WHAT IS REQUIRED: When you restate the data, keep every word as it is and drop the images.

Collected data entries
********************

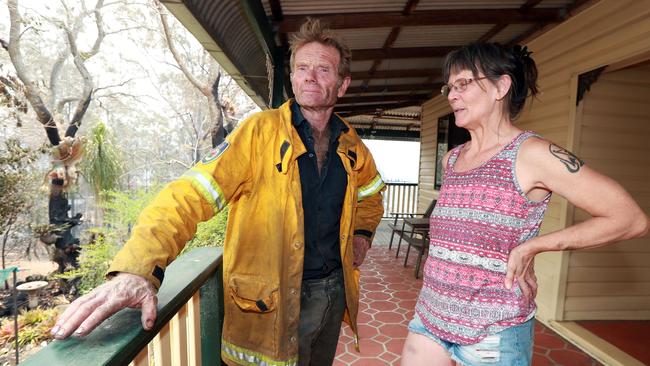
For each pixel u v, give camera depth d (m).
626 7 2.72
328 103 1.32
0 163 8.30
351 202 1.38
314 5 3.10
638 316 3.44
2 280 5.10
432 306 1.22
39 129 11.23
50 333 0.63
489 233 1.09
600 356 2.81
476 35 4.07
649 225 0.94
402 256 5.95
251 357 1.21
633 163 3.30
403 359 1.36
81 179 9.93
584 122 3.23
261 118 1.20
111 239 7.28
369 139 12.08
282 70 3.75
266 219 1.15
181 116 15.91
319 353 1.53
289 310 1.20
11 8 9.27
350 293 1.46
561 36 3.41
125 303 0.72
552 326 3.35
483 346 1.10
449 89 1.23
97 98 12.81
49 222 9.62
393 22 3.31
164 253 0.81
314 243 1.32
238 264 1.18
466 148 1.32
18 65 9.65
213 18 2.12
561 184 1.00
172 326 1.13
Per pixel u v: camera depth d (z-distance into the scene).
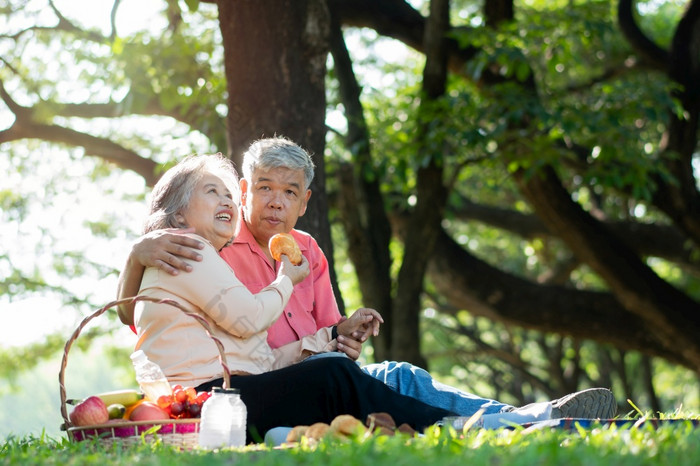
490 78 10.66
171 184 4.34
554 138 10.31
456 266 12.56
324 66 7.09
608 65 14.41
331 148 12.05
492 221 14.39
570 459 2.52
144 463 2.88
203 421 3.53
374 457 2.62
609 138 10.13
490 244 20.39
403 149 10.16
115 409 3.72
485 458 2.56
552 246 17.38
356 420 3.42
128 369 19.59
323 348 4.59
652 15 16.69
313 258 5.00
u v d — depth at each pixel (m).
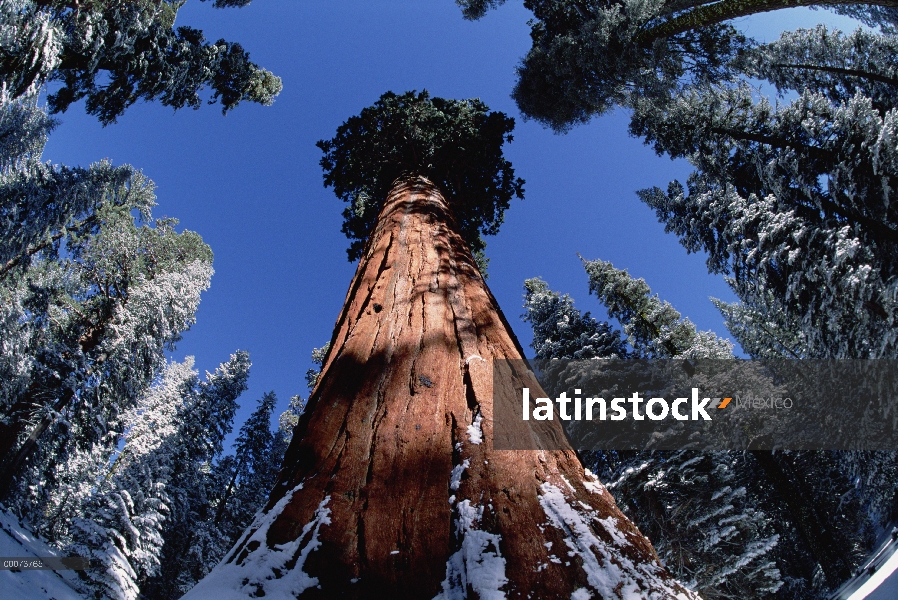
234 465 29.11
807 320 10.31
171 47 15.12
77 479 21.80
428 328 2.23
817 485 14.91
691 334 16.14
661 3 11.98
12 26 10.37
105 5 12.48
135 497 16.02
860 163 9.66
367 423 1.59
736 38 12.19
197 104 17.33
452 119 13.94
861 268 8.76
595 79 14.40
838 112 10.44
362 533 1.12
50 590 9.95
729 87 13.05
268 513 1.23
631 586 0.96
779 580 9.20
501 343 2.17
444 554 1.07
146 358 19.42
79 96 14.52
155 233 21.84
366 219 14.71
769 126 12.09
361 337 2.21
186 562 22.34
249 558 1.04
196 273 21.89
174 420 26.27
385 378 1.84
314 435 1.54
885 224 9.52
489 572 0.97
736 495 10.00
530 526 1.10
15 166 14.23
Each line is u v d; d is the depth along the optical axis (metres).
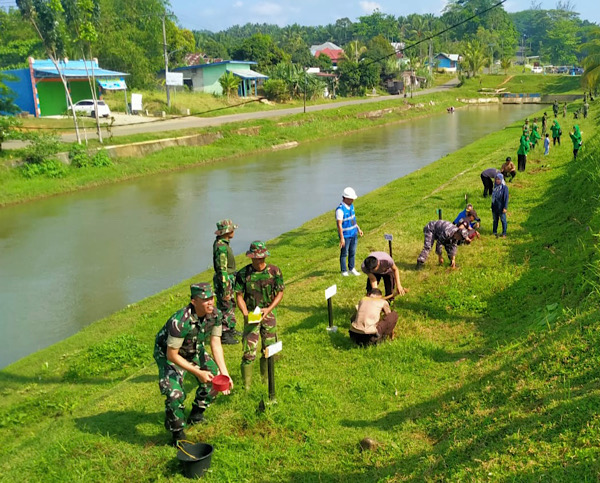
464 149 35.44
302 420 5.96
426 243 10.94
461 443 4.81
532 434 4.45
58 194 28.80
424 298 9.46
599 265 7.74
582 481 3.66
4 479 5.48
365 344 7.78
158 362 5.61
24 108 47.53
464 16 164.38
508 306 8.73
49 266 17.23
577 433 4.24
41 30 33.66
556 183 17.72
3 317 13.36
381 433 5.64
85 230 21.42
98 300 14.30
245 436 5.80
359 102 71.75
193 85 69.38
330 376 7.04
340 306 9.56
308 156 40.59
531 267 10.27
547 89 95.25
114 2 67.75
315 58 99.56
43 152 30.52
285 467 5.26
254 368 7.43
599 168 13.47
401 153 39.97
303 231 19.06
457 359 7.24
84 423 6.41
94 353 9.97
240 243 18.78
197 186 30.02
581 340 5.86
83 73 48.03
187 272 16.22
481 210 15.80
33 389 9.16
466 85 101.56
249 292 6.72
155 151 38.00
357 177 31.02
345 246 11.23
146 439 5.91
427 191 21.94
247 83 71.00
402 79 95.62
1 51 60.41
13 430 7.75
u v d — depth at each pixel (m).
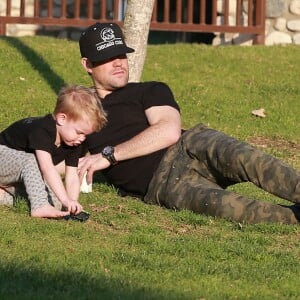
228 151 15.84
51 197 15.62
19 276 11.66
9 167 15.34
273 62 32.41
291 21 36.47
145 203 16.78
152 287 11.56
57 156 15.47
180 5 34.25
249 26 35.16
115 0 33.94
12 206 15.82
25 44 31.56
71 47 32.06
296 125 27.06
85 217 15.02
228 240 14.30
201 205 15.83
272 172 15.46
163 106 16.98
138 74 23.72
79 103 15.07
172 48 33.03
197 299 11.28
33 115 25.53
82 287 11.38
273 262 13.18
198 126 16.91
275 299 11.57
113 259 12.72
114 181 17.25
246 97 28.97
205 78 30.34
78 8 33.91
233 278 12.31
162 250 13.44
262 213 15.42
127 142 16.75
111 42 17.00
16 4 38.06
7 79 28.27
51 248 13.10
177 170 16.47
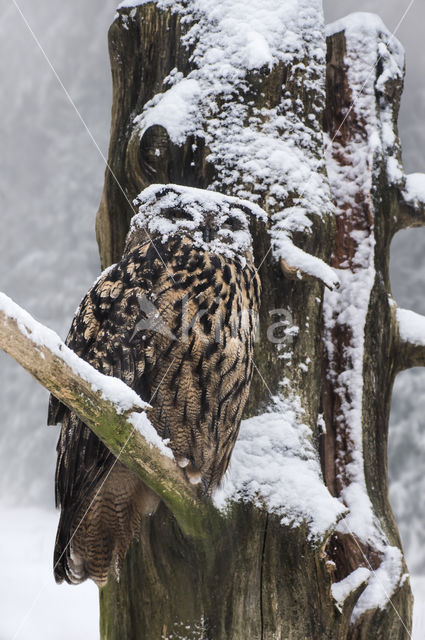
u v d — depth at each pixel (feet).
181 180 24.63
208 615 21.90
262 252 24.18
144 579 22.81
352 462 26.45
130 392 17.72
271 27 25.38
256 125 24.73
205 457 22.48
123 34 26.66
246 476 22.70
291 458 23.13
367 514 25.66
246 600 21.77
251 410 23.98
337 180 28.53
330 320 27.45
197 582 22.11
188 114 24.66
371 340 27.27
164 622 22.31
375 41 29.17
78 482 22.62
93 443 22.31
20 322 15.72
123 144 26.21
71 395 17.07
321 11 26.35
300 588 21.74
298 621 21.63
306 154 25.11
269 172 24.44
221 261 23.21
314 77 25.58
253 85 24.79
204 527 21.71
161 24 26.08
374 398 27.12
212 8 25.55
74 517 22.61
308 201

********************

ANSWER SPACE:
For each pixel u v, give camera depth d (m).
626 7 2.72
328 103 1.32
0 163 8.30
351 202 1.38
314 5 3.10
638 316 3.44
2 280 5.10
432 306 1.22
39 129 11.23
50 333 0.63
489 233 1.09
600 356 2.81
476 35 4.07
649 225 0.94
402 256 5.95
251 357 1.21
633 163 3.30
403 359 1.36
81 179 9.93
584 122 3.23
261 118 1.20
111 239 7.28
369 139 12.08
282 70 3.75
266 219 1.15
181 116 15.91
319 353 1.53
289 310 1.20
11 8 9.27
350 293 1.46
561 36 3.41
125 303 0.72
552 326 3.35
483 346 1.10
449 89 1.23
97 98 12.81
49 222 9.62
393 22 3.31
164 253 0.81
314 243 1.32
238 264 1.18
466 148 1.32
18 65 9.65
213 18 2.12
561 184 1.00
172 326 1.13
Per pixel u v: camera depth d (z-distance into the scene).
490 78 10.66
171 184 4.34
554 138 10.31
456 266 12.56
324 66 7.09
608 65 14.41
331 148 12.05
492 221 14.39
570 459 2.52
144 463 2.88
203 421 3.53
374 457 2.62
609 138 10.13
490 244 20.39
403 149 10.16
115 409 3.72
485 458 2.56
552 246 17.38
356 420 3.42
128 369 19.59
323 348 4.59
652 15 16.69
313 258 5.00
u v d — depth at each pixel (m).
234 465 29.11
807 320 10.31
171 47 15.12
77 479 21.80
428 328 2.23
817 485 14.91
691 334 16.14
661 3 11.98
12 26 10.37
105 5 12.48
135 497 16.02
860 163 9.66
367 423 1.59
736 38 12.19
197 104 17.33
452 119 13.94
861 268 8.76
595 79 14.40
838 112 10.44
362 533 1.12
50 590 9.95
729 87 13.05
268 513 1.23
631 586 0.96
779 580 9.20
501 343 2.17
444 554 1.07
146 358 19.42
79 96 14.52
155 233 21.84
366 219 14.71
769 126 12.09
361 337 2.21
186 562 22.34
249 558 1.04
196 273 21.89
174 420 26.27
385 378 1.84
314 435 1.54
885 224 9.52
489 572 0.97
736 495 10.00
530 526 1.10
15 166 14.23
Each line is u v d; d is the depth along the optical axis (metres).
464 149 35.44
302 420 5.96
426 243 10.94
461 443 4.81
532 434 4.45
58 194 28.80
424 298 9.46
599 265 7.74
582 481 3.66
4 479 5.48
365 344 7.78
158 362 5.61
24 108 47.53
464 16 164.38
508 306 8.73
49 266 17.23
577 433 4.24
41 30 33.66
556 183 17.72
3 317 13.36
381 433 5.64
85 230 21.42
98 300 14.30
245 436 5.80
359 102 71.75
193 85 69.38
330 376 7.04
340 306 9.56
308 156 40.59
531 267 10.27
547 89 95.25
114 2 67.75
315 58 99.56
43 152 30.52
285 467 5.26
254 368 7.43
599 168 13.47
401 153 39.97
303 231 19.06
457 359 7.24
84 423 6.41
94 353 9.97
240 243 18.78
197 186 30.02
581 340 5.86
83 73 48.03
187 272 16.22
481 210 15.80
33 389 9.16
466 85 101.56
249 292 6.72
155 151 38.00
357 177 31.02
345 246 11.23
146 439 5.91
427 191 21.94
247 83 71.00
402 79 95.62
1 51 60.41
13 430 7.75
u v d — depth at each pixel (m).
228 151 15.84
51 197 15.62
19 276 11.66
9 167 15.34
273 62 32.41
291 21 36.47
145 203 16.78
152 287 11.56
57 156 15.47
180 5 34.25
249 26 35.16
115 0 33.94
12 206 15.82
25 44 31.56
71 47 32.06
296 125 27.06
85 217 15.02
228 240 14.30
201 205 15.83
272 172 15.46
163 106 16.98
138 74 23.72
79 103 15.07
172 48 33.03
197 299 11.28
33 115 25.53
82 287 11.38
273 262 13.18
198 126 16.91
275 299 11.57
113 259 12.72
114 181 17.25
246 97 28.97
205 78 30.34
78 8 33.91
233 278 12.31
162 250 13.44
262 213 15.42
127 142 16.75
111 42 17.00
16 4 38.06
7 79 28.27
51 248 13.10
177 170 16.47
u v d — depth at each pixel (feet).
181 180 24.63
208 615 21.90
262 252 24.18
144 579 22.81
352 462 26.45
130 392 17.72
271 27 25.38
256 125 24.73
205 457 22.48
123 34 26.66
246 476 22.70
291 458 23.13
367 514 25.66
246 600 21.77
251 410 23.98
337 180 28.53
330 320 27.45
197 582 22.11
188 114 24.66
371 340 27.27
164 622 22.31
375 41 29.17
78 482 22.62
93 443 22.31
20 322 15.72
123 144 26.21
71 395 17.07
321 11 26.35
300 588 21.74
298 621 21.63
306 154 25.11
269 172 24.44
221 261 23.21
314 77 25.58
253 85 24.79
204 527 21.71
161 24 26.08
374 398 27.12
212 8 25.55
74 517 22.61
308 201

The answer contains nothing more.